==== INPUT MATERIAL

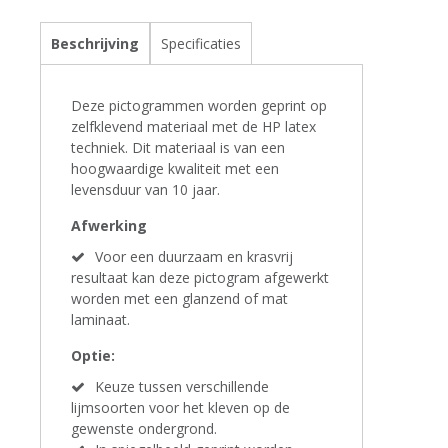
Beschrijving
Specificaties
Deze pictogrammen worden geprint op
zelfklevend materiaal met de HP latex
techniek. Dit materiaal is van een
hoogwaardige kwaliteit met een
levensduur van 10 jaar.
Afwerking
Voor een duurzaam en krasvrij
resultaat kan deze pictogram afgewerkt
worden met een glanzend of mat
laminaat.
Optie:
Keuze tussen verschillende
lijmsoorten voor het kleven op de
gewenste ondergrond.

========
==== INPUT MATERIAL

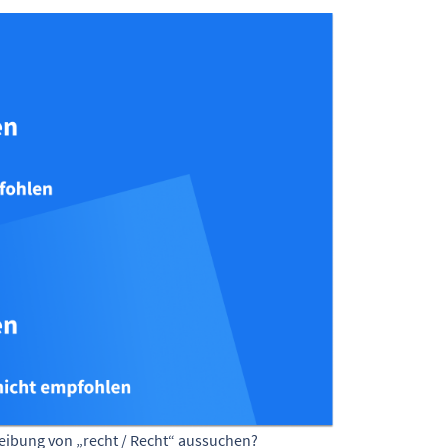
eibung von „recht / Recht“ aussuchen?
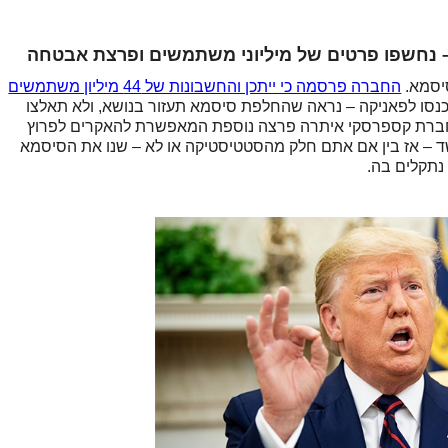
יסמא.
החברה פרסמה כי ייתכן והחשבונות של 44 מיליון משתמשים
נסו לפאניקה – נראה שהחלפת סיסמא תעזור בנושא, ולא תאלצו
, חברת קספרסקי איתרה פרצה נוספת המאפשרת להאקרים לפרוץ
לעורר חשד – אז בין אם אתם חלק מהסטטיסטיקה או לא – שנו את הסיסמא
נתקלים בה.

========

* TASK DESCRIPTION
Retype, exactly and in full, the lines above from the one containing "Beschrijving" through the one containing "gewenste ondergrond.".

* RESULT
Beschrijving
Specificaties
Deze pictogrammen worden geprint op
zelfklevend materiaal met de HP latex
techniek. Dit materiaal is van een
hoogwaardige kwaliteit met een
levensduur van 10 jaar.
Afwerking
Voor een duurzaam en krasvrij
resultaat kan deze pictogram afgewerkt
worden met een glanzend of mat
laminaat.
Optie:
Keuze tussen verschillende
lijmsoorten voor het kleven op de
gewenste ondergrond.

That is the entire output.